- _KUTIPAN DOKUMEN_
◆ ◆ ◆ ◆ ◆

Orang-Orang yang Tidak
Diwajibkan Berpuasa
1.
Musafir
Musafir adalah orang yang melakukan perjalanan jauh sejauh
jarak (yang dianggap) safar. Jarak safar
menurut madzhab yang paling kuat (rajih) adalah jarak yang dianggap oleh adat
atau masyarakat setempat sebagai safar (Majmu’ Fataawaa, 34/40-50,
19/243). Orang yang melakukan safar
boleh untuk tidak berpuasa sebagaimana firman Allah ta’ala :
فَمَن
كَانَ مِنكُم مّرِيضاً أَوْ عَلَىَ سَفَرٍ فَعِدّةٌ مّنْ أَيّامٍ أُخَرَ
“Barangsiapa di antara kalian ada yang sakit atau dalam
perjalanan (lalu ia berbuka), maka (ia wajib mengganti) sejumlah hari yang ia
tinggalkan pada hari-hari lain” (QS. Al-Baqarah : 184).
Hamzah bin ‘Amr Al-Aslami yang dia adalah orang yang banyak
melakukan puasa, bertanya kepada Rasulullah shallallaahu ‘alaihi wasallam
: “Apakah saya berpuasa di waktu safar?”.
Beliau menjawab :
إن
شئت فصم وإن شئت فأفطر
“Puasalah jika kamu mau dan berbukalah jika kamu mau”
(HR. Bukhari no. 1841 dan Muslim no.
1121).
Hadits di atas (dan
beberapa lagi hadits lain) menunjukkan diperbolehkannya tidak berpuasa bagi
orang yang melakukan safar. Dan bagi
yang berkehendak berpuasa, maka puasa tersebut dilakukan bila ia memang mampu
dan diperkirakan tidak membawa mudlarat terhadap dirinya. Pertimbangan inilah yang terdapat dalam
hadits berikut :
ليس
من البر الصوم في السفر
“Berpuasa di dalam
perjalanan bukanlah sebuah kebaikan”
(HR. Bukhari no. 1844 dan
Muslim no. 1115)
فكانوا
يرون أنه من وجد قوة فصام فحسن ومن وجد ضعفا فافطر فحسن
“Dan mereka (para
shahabat) berpendapat bahwa barangsiapa mempunyai kemampuan, maka berpuasa
lebih baik baginya. Dan barangsiapa yang
merasa lemah, maka berbuka lebih baik baginya” (HR. Tirmidzi no. 713 dan
Al-Baghawi no. 1763. At-Tirmidzi berkata : Hadits hasan shahih).

◆ ◆ ◆ ◆ ◆

- _Item dataset tersimpan_

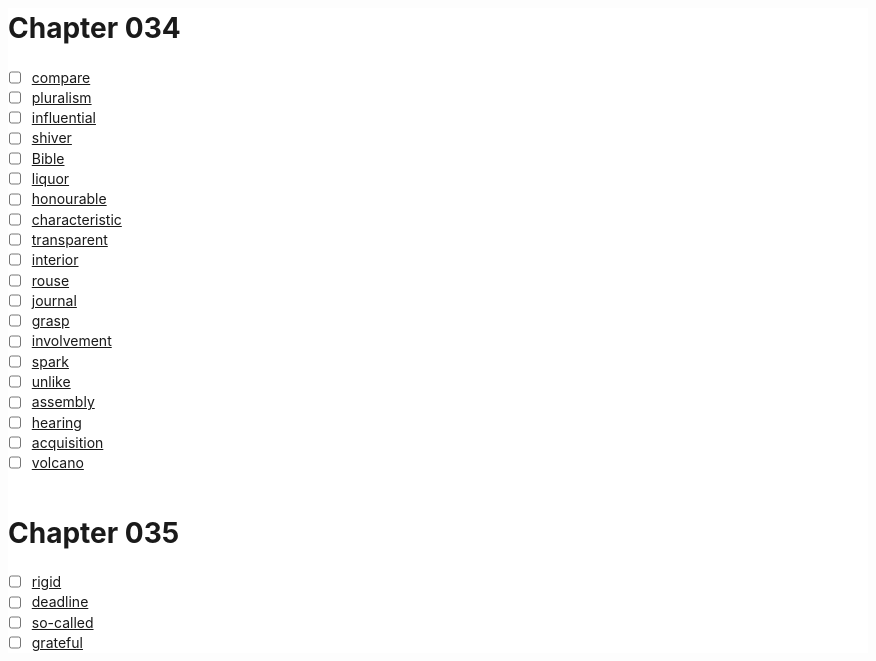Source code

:
# Chapter 034

- [ ] [compare](https://github.com/Tdahuyou/yuque-public/blob/qwerty-learner-tools/dict/CET4_3/compare.md)
- [ ] [pluralism](https://github.com/Tdahuyou/yuque-public/blob/qwerty-learner-tools/dict/CET4_3/pluralism.md)
- [ ] [influential](https://github.com/Tdahuyou/yuque-public/blob/qwerty-learner-tools/dict/CET4_3/influential.md)
- [ ] [shiver](https://github.com/Tdahuyou/yuque-public/blob/qwerty-learner-tools/dict/CET4_3/shiver.md)
- [ ] [Bible](https://github.com/Tdahuyou/yuque-public/blob/qwerty-learner-tools/dict/CET4_3/Bible.md)
- [ ] [liquor](https://github.com/Tdahuyou/yuque-public/blob/qwerty-learner-tools/dict/CET4_3/liquor.md)
- [ ] [honourable](https://github.com/Tdahuyou/yuque-public/blob/qwerty-learner-tools/dict/CET4_3/honourable.md)
- [ ] [characteristic](https://github.com/Tdahuyou/yuque-public/blob/qwerty-learner-tools/dict/CET4_3/characteristic.md)
- [ ] [transparent](https://github.com/Tdahuyou/yuque-public/blob/qwerty-learner-tools/dict/CET4_3/transparent.md)
- [ ] [interior](https://github.com/Tdahuyou/yuque-public/blob/qwerty-learner-tools/dict/CET4_3/interior.md)
- [ ] [rouse](https://github.com/Tdahuyou/yuque-public/blob/qwerty-learner-tools/dict/CET4_3/rouse.md)
- [ ] [journal](https://github.com/Tdahuyou/yuque-public/blob/qwerty-learner-tools/dict/CET4_3/journal.md)
- [ ] [grasp](https://github.com/Tdahuyou/yuque-public/blob/qwerty-learner-tools/dict/CET4_3/grasp.md)
- [ ] [involvement](https://github.com/Tdahuyou/yuque-public/blob/qwerty-learner-tools/dict/CET4_3/involvement.md)
- [ ] [spark](https://github.com/Tdahuyou/yuque-public/blob/qwerty-learner-tools/dict/CET4_3/spark.md)
- [ ] [unlike](https://github.com/Tdahuyou/yuque-public/blob/qwerty-learner-tools/dict/CET4_3/unlike.md)
- [ ] [assembly](https://github.com/Tdahuyou/yuque-public/blob/qwerty-learner-tools/dict/CET4_3/assembly.md)
- [ ] [hearing](https://github.com/Tdahuyou/yuque-public/blob/qwerty-learner-tools/dict/CET4_3/hearing.md)
- [ ] [acquisition](https://github.com/Tdahuyou/yuque-public/blob/qwerty-learner-tools/dict/CET4_3/acquisition.md)
- [ ] [volcano](https://github.com/Tdahuyou/yuque-public/blob/qwerty-learner-tools/dict/CET4_3/volcano.md)

# Chapter 035

- [ ] [rigid](https://github.com/Tdahuyou/yuque-public/blob/qwerty-learner-tools/dict/CET4_3/rigid.md)
- [ ] [deadline](https://github.com/Tdahuyou/yuque-public/blob/qwerty-learner-tools/dict/CET4_3/deadline.md)
- [ ] [so-called](https://github.com/Tdahuyou/yuque-public/blob/qwerty-learner-tools/dict/CET4_3/so-called.md)
- [ ] [grateful](https://github.com/Tdahuyou/yuque-public/blob/qwerty-learner-tools/dict/CET4_3/grateful.md)
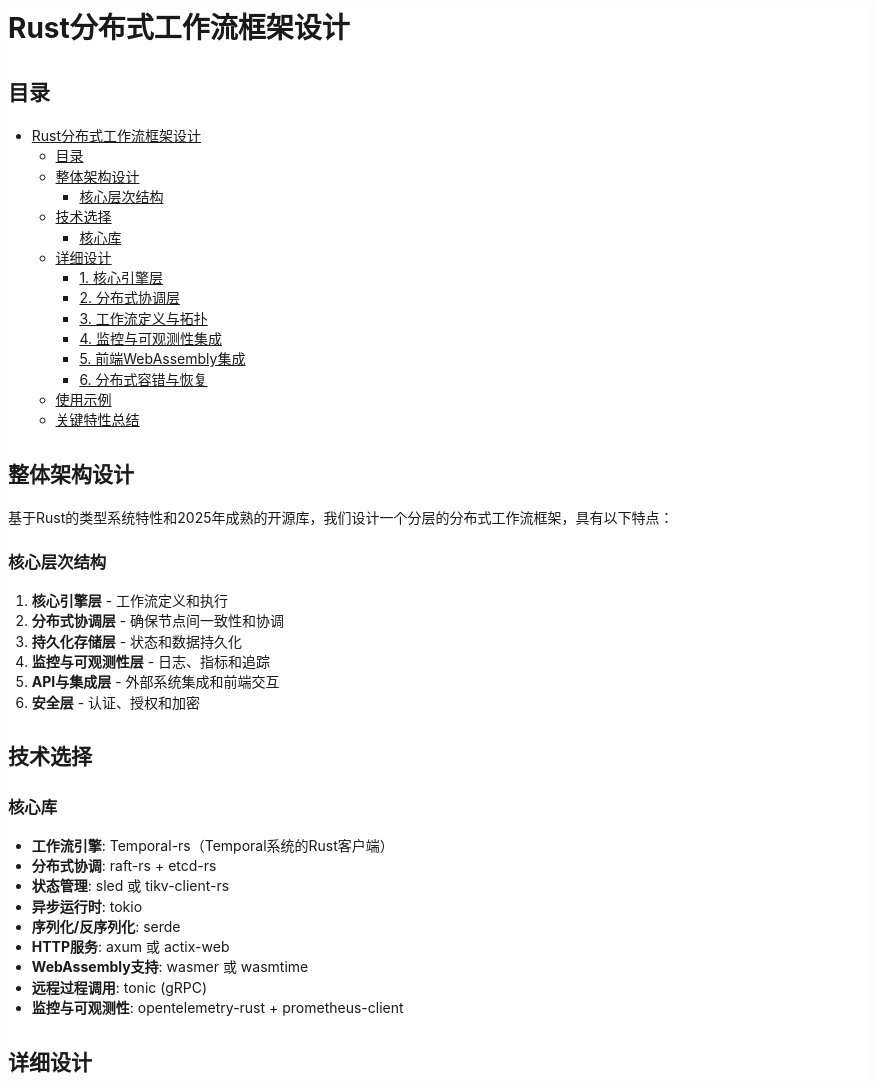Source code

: # Rust分布式工作流框架设计

## 目录

- [Rust分布式工作流框架设计](#rust分布式工作流框架设计)
  - [目录](#目录)
  - [整体架构设计](#整体架构设计)
    - [核心层次结构](#核心层次结构)
  - [技术选择](#技术选择)
    - [核心库](#核心库)
  - [详细设计](#详细设计)
    - [1. 核心引擎层](#1-核心引擎层)
    - [2. 分布式协调层](#2-分布式协调层)
    - [3. 工作流定义与拓扑](#3-工作流定义与拓扑)
    - [4. 监控与可观测性集成](#4-监控与可观测性集成)
    - [5. 前端WebAssembly集成](#5-前端webassembly集成)
    - [6. 分布式容错与恢复](#6-分布式容错与恢复)
  - [使用示例](#使用示例)
  - [关键特性总结](#关键特性总结)

## 整体架构设计

基于Rust的类型系统特性和2025年成熟的开源库，我们设计一个分层的分布式工作流框架，具有以下特点：

### 核心层次结构

1. **核心引擎层** - 工作流定义和执行
2. **分布式协调层** - 确保节点间一致性和协调
3. **持久化存储层** - 状态和数据持久化
4. **监控与可观测性层** - 日志、指标和追踪
5. **API与集成层** - 外部系统集成和前端交互
6. **安全层** - 认证、授权和加密

## 技术选择

### 核心库

- **工作流引擎**: Temporal-rs（Temporal系统的Rust客户端）
- **分布式协调**: raft-rs + etcd-rs
- **状态管理**: sled 或 tikv-client-rs
- **异步运行时**: tokio
- **序列化/反序列化**: serde
- **HTTP服务**: axum 或 actix-web
- **WebAssembly支持**: wasmer 或 wasmtime
- **远程过程调用**: tonic (gRPC)
- **监控与可观测性**: opentelemetry-rust + prometheus-client

## 详细设计
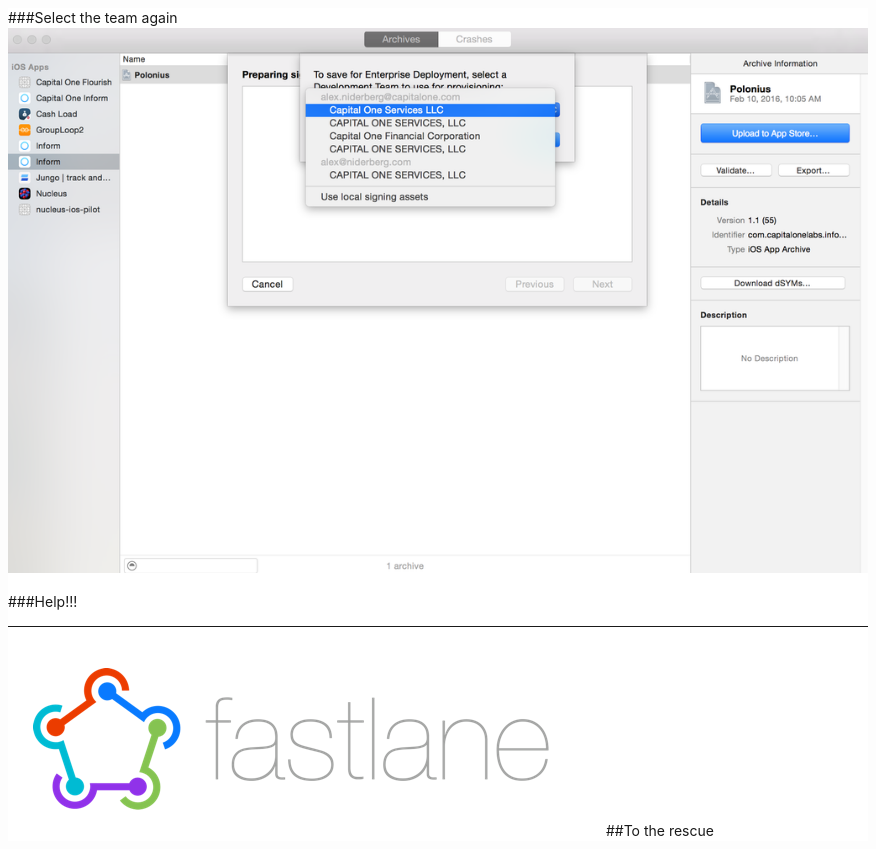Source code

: 

###Select the team again
![](images/itunesAndDevPortal/32-Nucleus_Xcode-ArchiveShareSettings-1.png)


###Help!!!
<iframe src="https://giphy.com/embed/H2VD6psStWlJ6?hideSocial=true" width="680" height="567" frameborder="0" class="giphy-embed" allowfullscreen=""></iframe>


---

![](images/fastlane_logo.png)
##To the rescue
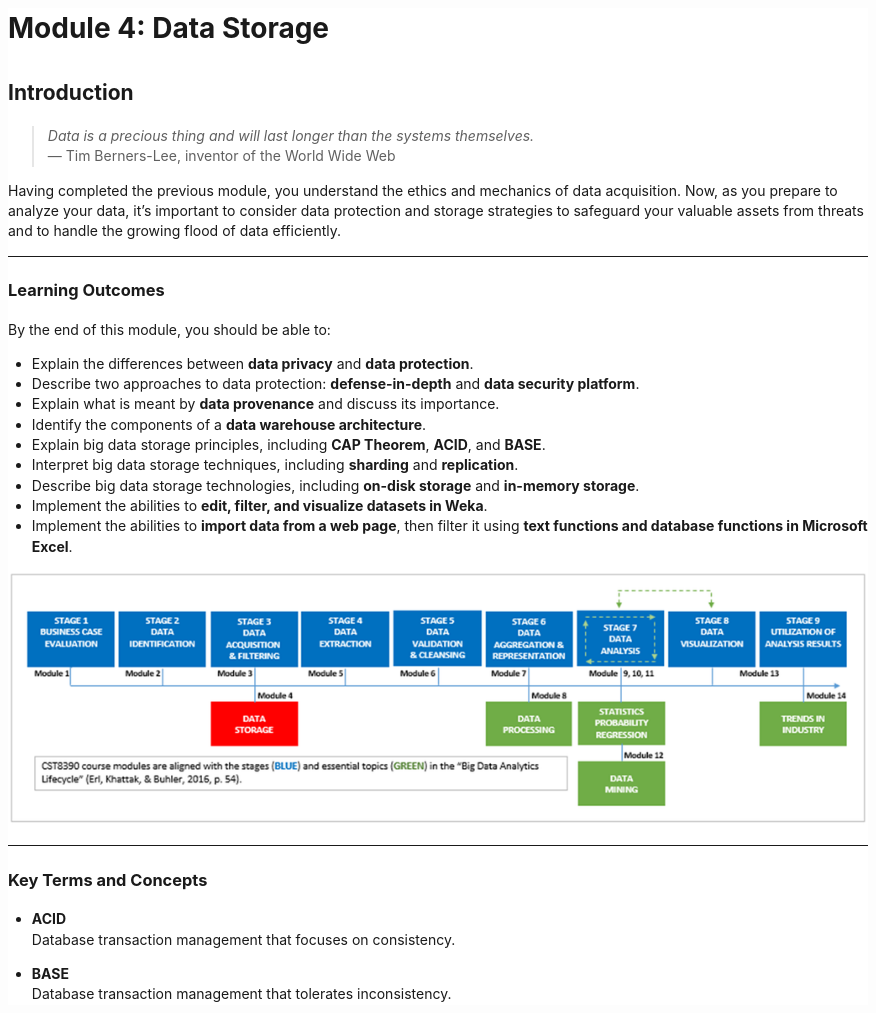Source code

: # Module 4: Data Storage

## Introduction  
> *Data is a precious thing and will last longer than the systems themselves.*  
> — Tim Berners-Lee, inventor of the World Wide Web

Having completed the previous module, you understand the ethics and mechanics of data acquisition. Now, as you prepare to analyze your data, it’s important to consider data protection and storage strategies to safeguard your valuable assets from threats and to handle the growing flood of data efficiently.

---

### Learning Outcomes

By the end of this module, you should be able to:

- Explain the differences between **data privacy** and **data protection**.
- Describe two approaches to data protection: **defense-in-depth** and **data security platform**.
- Explain what is meant by **data provenance** and discuss its importance.
- Identify the components of a **data warehouse architecture**.
- Explain big data storage principles, including **CAP Theorem**, **ACID**, and **BASE**.
- Interpret big data storage techniques, including **sharding** and **replication**.
- Describe big data storage technologies, including **on-disk storage** and **in-memory storage**.
- Implement the abilities to **edit, filter, and visualize datasets in Weka**.
- Implement the abilities to **import data from a web page**, then filter it using **text functions and database functions in Microsoft Excel**.

![Data Storage](images/storage.png)

---

### Key Terms and Concepts

- **ACID**  
  Database transaction management that focuses on consistency.

- **BASE**  
  Database transaction management that tolerates inconsistency.
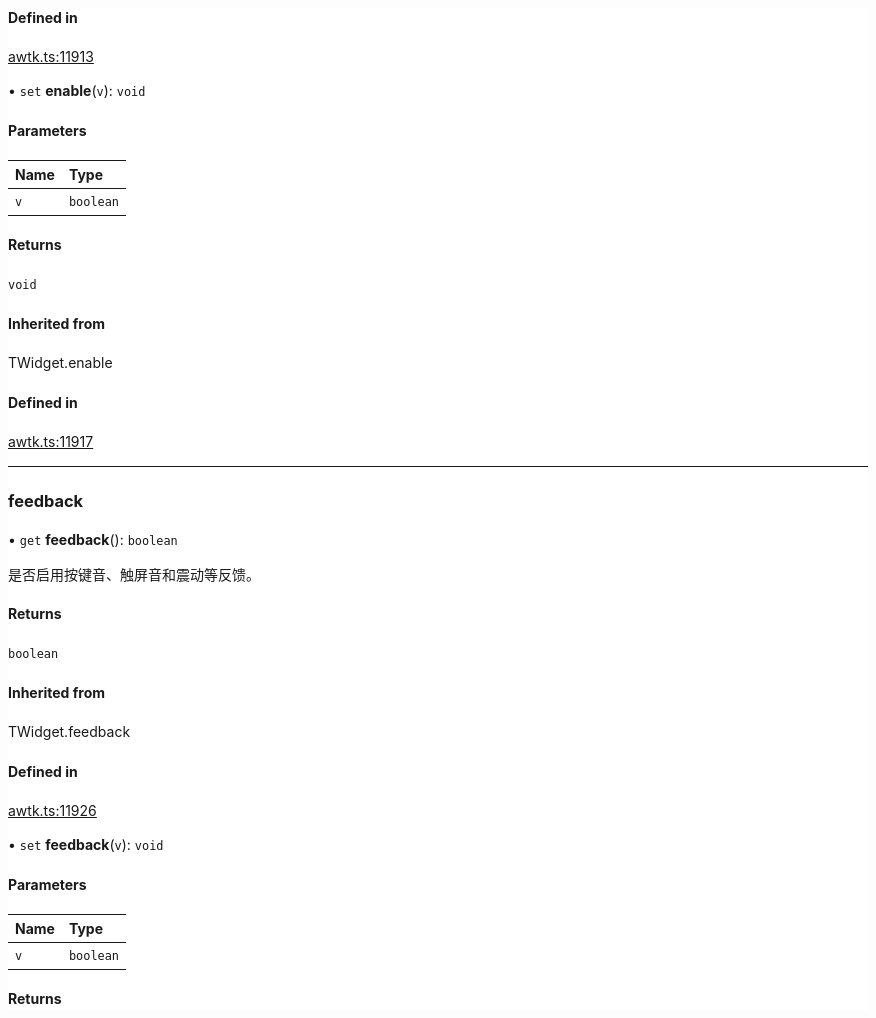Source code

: #### Defined in

[awtk.ts:11913](https://github.com/zlgopen/awtk-binding/blob/25012c6/tools/code_gen/js/output/awtk.ts#L11913)

• `set` **enable**(`v`): `void`

#### Parameters

| Name | Type |
| :------ | :------ |
| `v` | `boolean` |

#### Returns

`void`

#### Inherited from

TWidget.enable

#### Defined in

[awtk.ts:11917](https://github.com/zlgopen/awtk-binding/blob/25012c6/tools/code_gen/js/output/awtk.ts#L11917)

___

### feedback

• `get` **feedback**(): `boolean`

是否启用按键音、触屏音和震动等反馈。

#### Returns

`boolean`

#### Inherited from

TWidget.feedback

#### Defined in

[awtk.ts:11926](https://github.com/zlgopen/awtk-binding/blob/25012c6/tools/code_gen/js/output/awtk.ts#L11926)

• `set` **feedback**(`v`): `void`

#### Parameters

| Name | Type |
| :------ | :------ |
| `v` | `boolean` |

#### Returns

◆ ◆ ◆ ◆ ◆

- _CARA MENGERJAKAN_
Tolong ulangi kata demi kata bagian teks tentang orang-orang yang tidak diwajibkan berpuasa, mulai dari "(HR. Bukhari no. 1841" dan terus sampai "Muslim no. 1115)".

- _JAWABAN YANG DIHARAPKAN_
(HR. Bukhari no. 1841 dan Muslim no.
1121).
Hadits di atas (dan
beberapa lagi hadits lain) menunjukkan diperbolehkannya tidak berpuasa bagi
orang yang melakukan safar. Dan bagi
yang berkehendak berpuasa, maka puasa tersebut dilakukan bila ia memang mampu
dan diperkirakan tidak membawa mudlarat terhadap dirinya. Pertimbangan inilah yang terdapat dalam
hadits berikut :
ليس
من البر الصوم في السفر
“Berpuasa di dalam
perjalanan bukanlah sebuah kebaikan”
(HR. Bukhari no. 1844 dan
Muslim no. 1115)